Les corps d’inspection sont aussi au travail : « quelles que soient les conditions de ce retour en classe, il y aura un guide pour la reprise comme il y a eu un guide de continuité pédagogique et un guide pour évaluer les élèves à distance », assure Anne Bisagni-Faure. Parmi quelques sujets prévisibles des fiches d’appui qui seront fournies aux équipes pédagogiques : qu’est-ce que revenir en classe ? quel impact psychologique du confinement ? Comment se remotiver ?
TIRER PROFIT DE L’ENSEIGNEMENT EN TEMPS CONFINÉ
IA-IPR et IEN du premier degré ont aussi pour mission de synthétiser « les retours d’expériences » de ces cinq semaines de continuité pédagogique. Que ce soit en matière de différenciation des enseignements mais aussi d’évaluation, qui a pu être plus formative. Les IA-IPR ont en effet plutôt orienté les professeurs du secondaire ces dernières semaines vers une posture où « l’élève repère les compétences qu’il acquiert » au fur et à mesure des apprentissages et s’auto-évalue. Un diagnostic qui va nourrir l’après 11 mai, espère la rectrice.
QUID DES MASQUES ?
Avant même la reprise du 11 mai, la question de l’équipement en masques des enseignants, qui sont restés actifs dans certaines écoles, inquiète le Snuipp-FSU et Snudi-FO. En Gironde, les membres FO du CHSCT départemental ont adressé une alerte au Dasen, François Coux, à propos de la protection sanitaire individuelle fournie aux personnels volontaires dans l’accueil d’enfants de soignants.

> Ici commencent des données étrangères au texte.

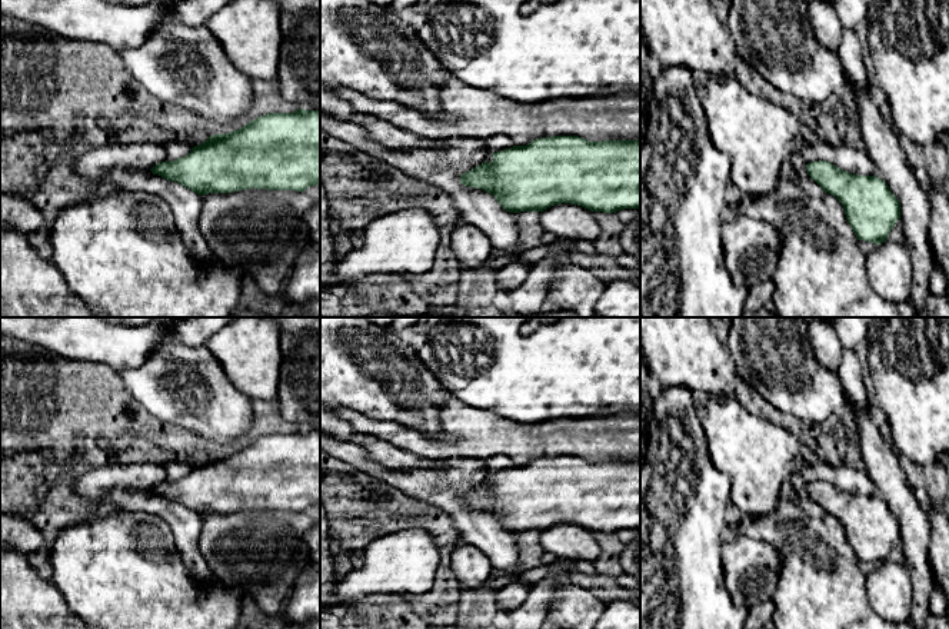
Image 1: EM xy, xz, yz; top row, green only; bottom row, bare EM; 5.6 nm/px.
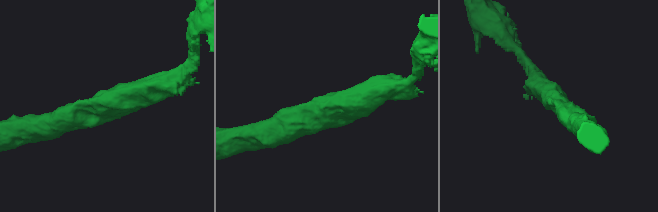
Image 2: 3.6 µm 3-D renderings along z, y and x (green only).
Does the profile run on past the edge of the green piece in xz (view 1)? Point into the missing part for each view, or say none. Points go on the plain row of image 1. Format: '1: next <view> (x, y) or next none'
1: next none

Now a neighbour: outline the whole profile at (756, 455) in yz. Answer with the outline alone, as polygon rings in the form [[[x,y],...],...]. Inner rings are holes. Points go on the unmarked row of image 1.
[[[736,396],[709,397],[702,419],[709,459],[730,477],[730,502],[743,513],[762,516],[773,510],[782,499],[782,483],[787,480],[790,465],[802,443],[789,429],[753,415]]]

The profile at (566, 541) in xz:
[[[562,523],[539,532],[539,543],[545,552],[562,559],[595,562],[602,553],[602,546],[595,540],[593,532],[572,523]]]

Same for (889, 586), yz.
[[[886,560],[866,576],[868,602],[880,618],[893,623],[912,620],[913,583],[905,563]]]

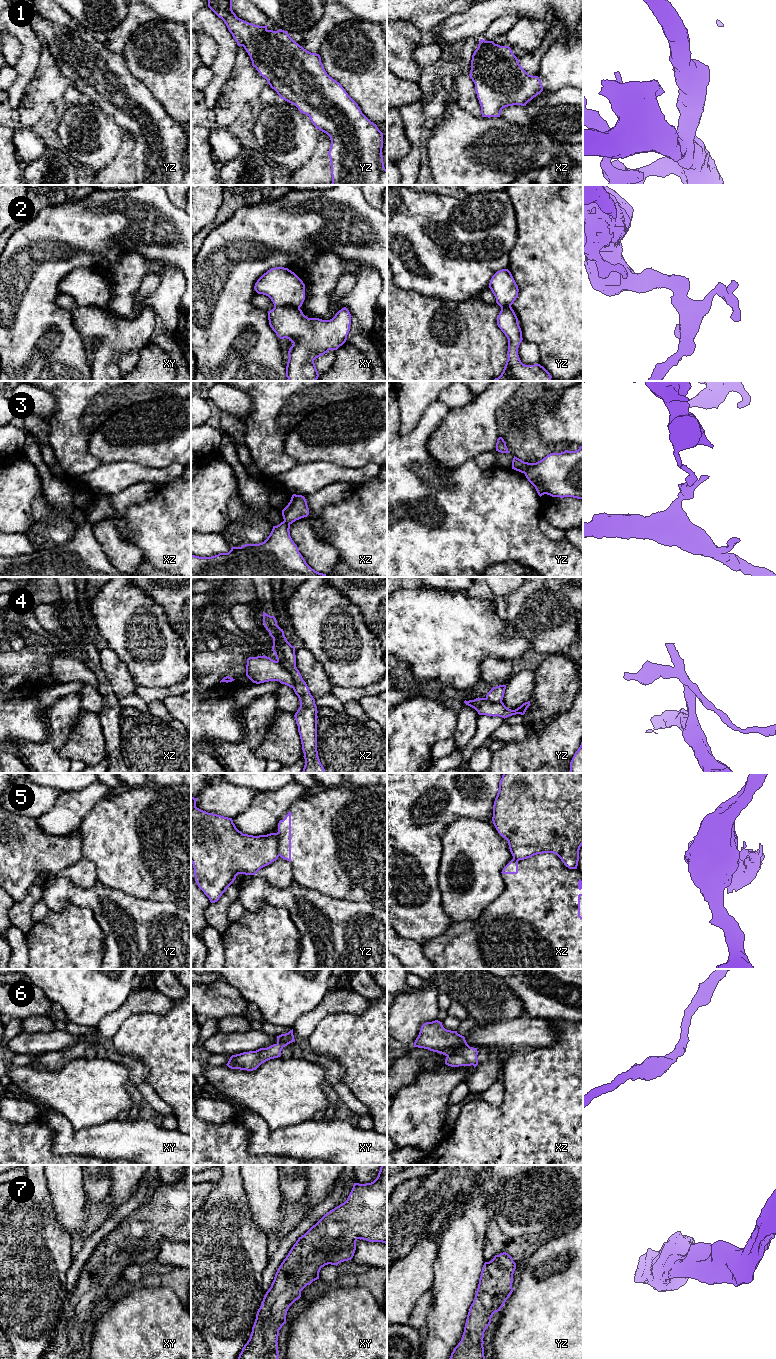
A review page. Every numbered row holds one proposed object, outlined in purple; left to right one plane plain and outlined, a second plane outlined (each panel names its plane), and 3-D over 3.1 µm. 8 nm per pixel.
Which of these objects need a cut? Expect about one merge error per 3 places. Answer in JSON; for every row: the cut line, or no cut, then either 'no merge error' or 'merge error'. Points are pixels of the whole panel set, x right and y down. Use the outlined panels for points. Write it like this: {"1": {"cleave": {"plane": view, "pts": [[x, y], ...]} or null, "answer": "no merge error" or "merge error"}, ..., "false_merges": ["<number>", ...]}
{"1": {"cleave": null, "answer": "no merge error"}, "2": {"cleave": {"plane": "xy", "pts": [[274, 306], [293, 306], [299, 308]]}, "answer": "merge error"}, "3": {"cleave": {"plane": "yz", "pts": [[529, 463], [524, 473]]}, "answer": "merge error"}, "4": {"cleave": {"plane": "xz", "pts": [[277, 660], [293, 679], [293, 688]]}, "answer": "merge error"}, "5": {"cleave": {"plane": "yz", "pts": [[277, 832], [277, 852], [279, 855]]}, "answer": "merge error"}, "6": {"cleave": null, "answer": "no merge error"}, "7": {"cleave": null, "answer": "no merge error"}, "false_merges": ["2", "3", "4", "5"]}

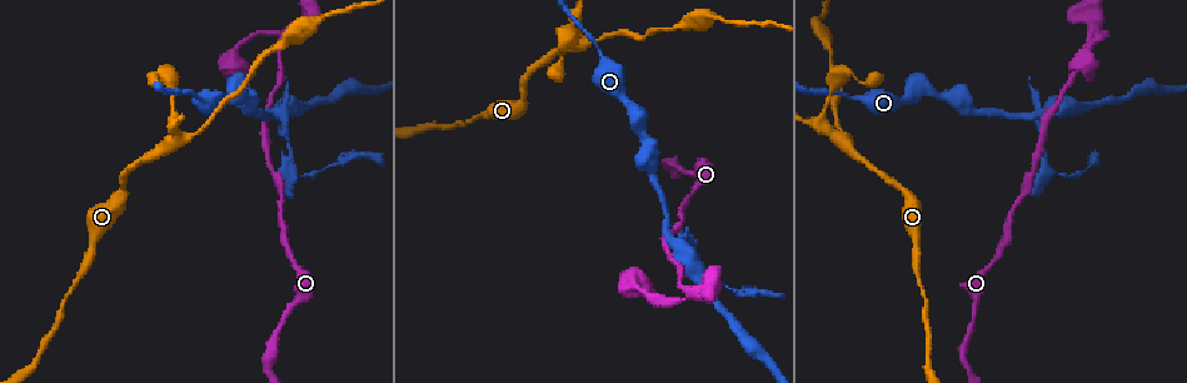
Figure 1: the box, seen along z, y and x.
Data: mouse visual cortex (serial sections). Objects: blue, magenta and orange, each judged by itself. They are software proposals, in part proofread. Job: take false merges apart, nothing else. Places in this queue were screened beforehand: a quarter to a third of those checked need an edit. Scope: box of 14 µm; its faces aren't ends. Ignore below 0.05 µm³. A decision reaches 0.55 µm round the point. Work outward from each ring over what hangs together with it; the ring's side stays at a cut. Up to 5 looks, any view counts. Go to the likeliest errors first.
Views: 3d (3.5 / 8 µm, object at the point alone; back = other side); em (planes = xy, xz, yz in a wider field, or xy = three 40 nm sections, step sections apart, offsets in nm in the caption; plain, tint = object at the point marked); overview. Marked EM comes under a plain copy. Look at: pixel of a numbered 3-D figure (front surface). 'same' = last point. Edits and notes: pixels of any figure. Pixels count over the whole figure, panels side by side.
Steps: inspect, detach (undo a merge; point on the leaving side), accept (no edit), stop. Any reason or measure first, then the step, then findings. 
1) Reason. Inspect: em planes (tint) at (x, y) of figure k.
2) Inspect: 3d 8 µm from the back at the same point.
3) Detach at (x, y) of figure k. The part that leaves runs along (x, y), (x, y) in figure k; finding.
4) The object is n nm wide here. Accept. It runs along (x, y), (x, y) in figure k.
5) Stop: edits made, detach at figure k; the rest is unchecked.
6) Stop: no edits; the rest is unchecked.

Sudden change in width. Inspect: 3d 3.5 µm at (856, 98) of figure 1.

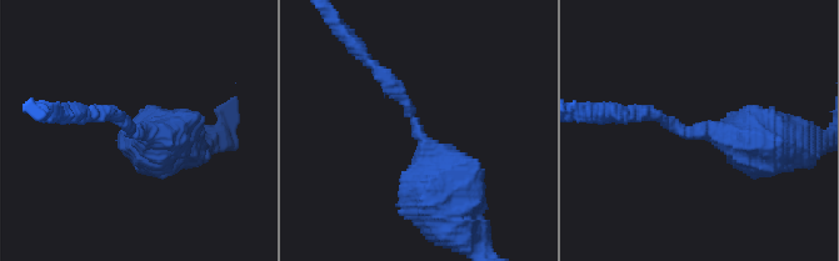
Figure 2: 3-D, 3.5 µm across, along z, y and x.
Accept. It runs along (444, 209), (433, 154), (375, 68) in figure 2; continuous, no second cell.

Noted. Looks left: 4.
Sharp bend. Inspect: 3d 8 µm at (675, 244) of figure 1.

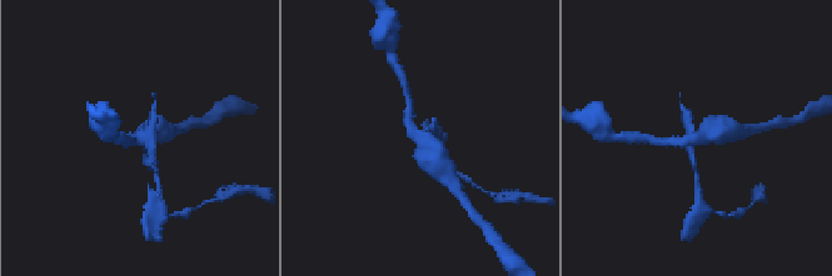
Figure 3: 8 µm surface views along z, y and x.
Zoom in. Inspect: 3d 3.5 µm at (699, 140) of figure 3.

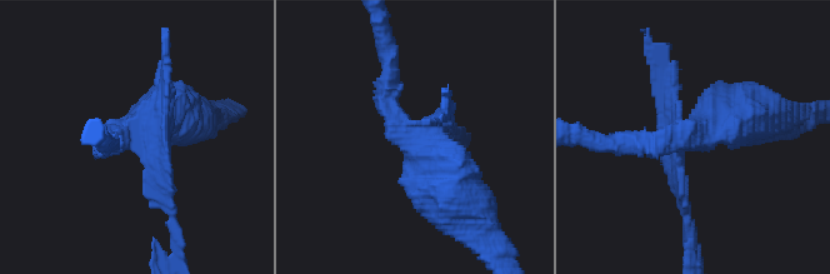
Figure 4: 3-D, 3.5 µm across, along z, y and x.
Accept. It runs along (390, 63), (386, 108), (460, 198) in figure 4; one cell here.

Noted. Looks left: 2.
Stop: no edits; the rest is unchecked.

Le syndicat note que dans des circonscriptions, des IEN ont demandé que ces enseignants portent un masque. Mais ce n’est pas le cas partout.
Le Snuipp Gironde estime que « gestes barrières et conduite à tenir en présence d’un cas suspecté, ne sont ni suffisants ni adaptés aux situations de travail des personnels volontaires » dans ces centres d’accueil. Il incite, sur son site, les enseignants à interpeller le Dasen, et pour ceux qui se retrouveraient infectés par le coronavirus, à déclarer un accident de service.
À l’échelle de l’académie de Bordeaux, 1 500 enfants de personnels prioritaires (soignants, forces de l’ordre, agents de l’ASE) sont accueillis dans les écoles, a indiqué la rectrice jeudi. Concernant la disponibilité de masques et de gel hydroalcoolique dans les écoles et établissements scolaires à partir du 11 mars, Anne Bisagni-Faure répond que le sujet est à l’étude.
« À l’heure actuelle, il n’y a pas assez de masques pour tous les personnels », commente Nicolas Bonnet, du SNPDEN-Unsa Gironde. Dans son collège, il ne dispose d’un stock que pour les ATTEE – stock acquis sur le budget propre de l’établissement. Le principal a du mal à imaginer comment faire cours en portant un masque tout en se faisant bien comprendre des élèves. « Nous attendons les consignes pour savoir ce qui est faisable ou pas sur le plan sanitaire », dit-il.